The move stoked already high tensions between Moscow and Kiev, as Russia continues to accuse the sailors of crossing illegally into Russian waters and of ignoring warnings from its border guards. Kiev has demanded the release of the sailors and urged Western allies to impose further sanctions on Moscow.
The US State Department on Tuesday termed Russia’s actions “a dangerous escalation” and said Washington wants to see “our European allies doing more to assist Ukraine.”
In an interview with The Washington Post at the White House, Trump said he was awaiting a “full report” from his national security team Tuesday evening about Russia’s alleged capture of three Ukrainian naval ships and their crews in the Black Sea on Sunday.
“That will be very determinative,” Trump was quoted as saying. “Maybe I won’t have the meeting. Maybe I won’t even have the meeting. … I don’t like that aggression. I don’t want that aggression at all.” The remarks came after Trump’s restraint statement on Monday that he hopes the current confrontation between Ukraine and Russia could get “straightened out.”

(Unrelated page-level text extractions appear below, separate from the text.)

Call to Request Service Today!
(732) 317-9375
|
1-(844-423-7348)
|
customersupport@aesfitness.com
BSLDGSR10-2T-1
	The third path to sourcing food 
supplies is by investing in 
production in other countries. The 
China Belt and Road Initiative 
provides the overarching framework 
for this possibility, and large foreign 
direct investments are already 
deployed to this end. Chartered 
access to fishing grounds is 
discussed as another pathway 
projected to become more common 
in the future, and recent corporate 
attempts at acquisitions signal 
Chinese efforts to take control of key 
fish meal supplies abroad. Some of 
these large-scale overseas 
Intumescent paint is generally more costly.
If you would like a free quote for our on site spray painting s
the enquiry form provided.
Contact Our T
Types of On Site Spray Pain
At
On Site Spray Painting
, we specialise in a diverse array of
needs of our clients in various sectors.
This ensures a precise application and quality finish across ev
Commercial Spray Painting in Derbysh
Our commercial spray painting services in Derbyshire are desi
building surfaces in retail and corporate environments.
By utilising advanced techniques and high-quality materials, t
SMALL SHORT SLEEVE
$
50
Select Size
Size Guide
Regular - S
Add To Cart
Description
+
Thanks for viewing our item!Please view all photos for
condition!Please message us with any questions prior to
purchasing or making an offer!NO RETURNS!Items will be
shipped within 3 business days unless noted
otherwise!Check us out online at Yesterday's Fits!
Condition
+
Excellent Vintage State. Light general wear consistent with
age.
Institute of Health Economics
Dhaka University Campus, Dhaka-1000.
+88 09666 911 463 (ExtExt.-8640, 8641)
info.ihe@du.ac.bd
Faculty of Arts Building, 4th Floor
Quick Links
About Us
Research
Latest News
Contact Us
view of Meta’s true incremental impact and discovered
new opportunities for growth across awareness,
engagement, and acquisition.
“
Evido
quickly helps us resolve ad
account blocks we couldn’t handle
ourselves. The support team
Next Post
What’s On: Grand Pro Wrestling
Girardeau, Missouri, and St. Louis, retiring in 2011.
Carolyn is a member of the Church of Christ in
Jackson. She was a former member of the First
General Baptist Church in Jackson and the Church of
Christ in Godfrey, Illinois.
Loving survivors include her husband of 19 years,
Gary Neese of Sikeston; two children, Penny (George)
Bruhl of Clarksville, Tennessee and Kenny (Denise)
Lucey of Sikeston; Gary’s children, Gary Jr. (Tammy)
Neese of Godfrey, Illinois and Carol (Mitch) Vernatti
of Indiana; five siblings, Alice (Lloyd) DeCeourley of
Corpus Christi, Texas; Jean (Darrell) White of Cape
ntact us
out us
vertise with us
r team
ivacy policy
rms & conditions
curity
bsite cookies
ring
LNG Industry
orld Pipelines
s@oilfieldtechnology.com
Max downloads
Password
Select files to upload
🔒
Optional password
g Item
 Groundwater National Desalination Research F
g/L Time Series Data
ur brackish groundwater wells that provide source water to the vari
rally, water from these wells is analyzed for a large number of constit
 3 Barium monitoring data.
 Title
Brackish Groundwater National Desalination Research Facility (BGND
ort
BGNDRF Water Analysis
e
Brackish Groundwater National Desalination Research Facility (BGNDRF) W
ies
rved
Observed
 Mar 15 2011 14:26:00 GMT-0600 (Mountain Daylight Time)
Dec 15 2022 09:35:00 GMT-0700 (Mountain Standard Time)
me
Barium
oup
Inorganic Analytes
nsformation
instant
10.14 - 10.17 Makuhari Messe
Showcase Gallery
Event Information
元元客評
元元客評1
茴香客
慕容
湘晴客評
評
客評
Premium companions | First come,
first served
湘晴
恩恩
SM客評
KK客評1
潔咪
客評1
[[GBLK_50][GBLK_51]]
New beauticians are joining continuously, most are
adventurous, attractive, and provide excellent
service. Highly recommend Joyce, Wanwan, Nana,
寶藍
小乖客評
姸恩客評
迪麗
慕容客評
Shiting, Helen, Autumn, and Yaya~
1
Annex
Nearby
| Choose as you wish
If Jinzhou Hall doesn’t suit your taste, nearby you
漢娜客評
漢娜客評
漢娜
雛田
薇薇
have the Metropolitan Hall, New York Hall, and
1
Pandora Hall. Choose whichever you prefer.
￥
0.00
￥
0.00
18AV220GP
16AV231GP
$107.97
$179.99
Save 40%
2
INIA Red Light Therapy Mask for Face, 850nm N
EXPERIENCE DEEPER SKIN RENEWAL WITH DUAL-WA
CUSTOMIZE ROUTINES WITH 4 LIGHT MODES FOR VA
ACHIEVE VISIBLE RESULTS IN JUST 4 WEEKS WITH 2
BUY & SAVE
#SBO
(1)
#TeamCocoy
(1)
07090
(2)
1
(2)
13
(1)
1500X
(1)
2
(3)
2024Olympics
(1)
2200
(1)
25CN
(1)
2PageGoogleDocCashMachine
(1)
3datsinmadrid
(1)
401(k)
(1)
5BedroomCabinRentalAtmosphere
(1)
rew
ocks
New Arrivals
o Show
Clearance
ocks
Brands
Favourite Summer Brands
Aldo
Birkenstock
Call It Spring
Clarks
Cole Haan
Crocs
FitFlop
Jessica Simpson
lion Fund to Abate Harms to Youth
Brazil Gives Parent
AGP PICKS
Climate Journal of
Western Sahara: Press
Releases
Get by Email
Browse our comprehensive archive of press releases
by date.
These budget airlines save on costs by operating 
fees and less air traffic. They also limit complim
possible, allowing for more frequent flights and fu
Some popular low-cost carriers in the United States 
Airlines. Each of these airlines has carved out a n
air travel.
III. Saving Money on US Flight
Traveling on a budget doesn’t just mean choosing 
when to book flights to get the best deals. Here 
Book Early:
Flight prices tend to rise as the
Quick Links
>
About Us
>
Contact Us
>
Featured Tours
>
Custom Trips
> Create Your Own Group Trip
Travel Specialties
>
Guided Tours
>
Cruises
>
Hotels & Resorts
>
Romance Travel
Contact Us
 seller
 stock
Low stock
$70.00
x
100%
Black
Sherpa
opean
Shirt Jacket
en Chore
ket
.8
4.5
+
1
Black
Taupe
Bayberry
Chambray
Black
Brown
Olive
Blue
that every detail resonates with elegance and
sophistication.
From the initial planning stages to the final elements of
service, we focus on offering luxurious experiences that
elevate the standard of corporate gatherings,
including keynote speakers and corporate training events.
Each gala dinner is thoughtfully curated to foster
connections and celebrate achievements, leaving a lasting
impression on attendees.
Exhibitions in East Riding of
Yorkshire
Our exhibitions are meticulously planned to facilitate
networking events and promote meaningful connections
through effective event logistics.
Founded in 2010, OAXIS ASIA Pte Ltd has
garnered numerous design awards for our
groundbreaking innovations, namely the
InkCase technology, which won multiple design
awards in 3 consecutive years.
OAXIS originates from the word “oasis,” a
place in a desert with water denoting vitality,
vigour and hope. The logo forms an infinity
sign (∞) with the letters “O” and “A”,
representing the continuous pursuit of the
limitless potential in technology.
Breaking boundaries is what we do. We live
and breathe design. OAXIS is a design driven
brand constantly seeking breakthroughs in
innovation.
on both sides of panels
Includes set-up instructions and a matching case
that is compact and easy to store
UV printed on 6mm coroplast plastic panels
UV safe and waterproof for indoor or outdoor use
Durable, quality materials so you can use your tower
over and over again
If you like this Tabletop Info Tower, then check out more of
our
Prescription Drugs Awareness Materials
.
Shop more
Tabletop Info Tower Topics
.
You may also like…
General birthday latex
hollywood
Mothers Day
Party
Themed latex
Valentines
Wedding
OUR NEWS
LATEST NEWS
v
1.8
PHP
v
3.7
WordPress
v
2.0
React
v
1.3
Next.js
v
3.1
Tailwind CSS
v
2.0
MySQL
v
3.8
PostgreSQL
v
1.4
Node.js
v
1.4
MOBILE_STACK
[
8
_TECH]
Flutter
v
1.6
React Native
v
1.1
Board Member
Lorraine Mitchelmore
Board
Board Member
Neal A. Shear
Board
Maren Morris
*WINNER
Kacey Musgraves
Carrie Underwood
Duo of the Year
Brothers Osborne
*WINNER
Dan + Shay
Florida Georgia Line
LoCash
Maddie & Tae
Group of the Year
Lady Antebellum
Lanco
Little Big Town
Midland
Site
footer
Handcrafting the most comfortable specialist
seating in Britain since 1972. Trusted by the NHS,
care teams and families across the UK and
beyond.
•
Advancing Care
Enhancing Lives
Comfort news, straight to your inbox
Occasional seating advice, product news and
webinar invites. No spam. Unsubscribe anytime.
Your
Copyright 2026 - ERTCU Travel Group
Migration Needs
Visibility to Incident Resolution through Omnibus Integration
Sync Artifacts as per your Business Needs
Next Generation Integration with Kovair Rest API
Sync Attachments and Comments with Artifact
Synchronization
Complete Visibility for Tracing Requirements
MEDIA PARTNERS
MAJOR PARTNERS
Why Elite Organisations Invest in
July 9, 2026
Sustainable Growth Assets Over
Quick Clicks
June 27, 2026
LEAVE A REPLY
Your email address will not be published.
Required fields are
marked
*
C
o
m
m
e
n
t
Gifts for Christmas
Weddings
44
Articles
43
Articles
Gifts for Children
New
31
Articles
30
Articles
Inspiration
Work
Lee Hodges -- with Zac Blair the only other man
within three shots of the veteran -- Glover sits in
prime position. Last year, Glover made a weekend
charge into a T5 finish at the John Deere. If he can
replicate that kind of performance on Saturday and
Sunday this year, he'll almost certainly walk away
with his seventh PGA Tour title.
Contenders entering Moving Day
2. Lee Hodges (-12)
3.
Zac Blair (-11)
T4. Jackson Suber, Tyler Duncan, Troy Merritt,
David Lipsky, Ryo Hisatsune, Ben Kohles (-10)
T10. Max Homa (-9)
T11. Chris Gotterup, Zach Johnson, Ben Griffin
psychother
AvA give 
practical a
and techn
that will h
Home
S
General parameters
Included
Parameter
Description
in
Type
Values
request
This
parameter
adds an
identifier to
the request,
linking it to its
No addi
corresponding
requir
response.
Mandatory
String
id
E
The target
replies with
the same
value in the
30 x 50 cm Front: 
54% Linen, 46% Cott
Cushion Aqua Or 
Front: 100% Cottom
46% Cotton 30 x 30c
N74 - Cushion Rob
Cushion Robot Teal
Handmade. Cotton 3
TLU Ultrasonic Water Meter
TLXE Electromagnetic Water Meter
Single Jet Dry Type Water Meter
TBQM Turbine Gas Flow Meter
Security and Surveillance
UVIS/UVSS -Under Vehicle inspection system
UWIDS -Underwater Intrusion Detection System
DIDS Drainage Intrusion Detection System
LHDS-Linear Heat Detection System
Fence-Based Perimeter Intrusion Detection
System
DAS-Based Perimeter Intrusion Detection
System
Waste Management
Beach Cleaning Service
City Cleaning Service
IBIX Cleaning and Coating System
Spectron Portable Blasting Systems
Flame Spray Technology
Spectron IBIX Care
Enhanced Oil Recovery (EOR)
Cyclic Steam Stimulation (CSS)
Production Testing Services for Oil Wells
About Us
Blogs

Before the interview was published, U.S. National Security Adviser John Bolton said earlier on Tuesday at a White House press briefing that Trump, during his stay in Argentina, will meet many foreign leaders, including Putin.
The two presidents will discuss “all of the issues that we have on security issues, on arms control issues, on regional issues including the Middle East,” he said. “I think it’ll be a full agenda. I think it’ll be a continuation of their discussion in Helsinki.”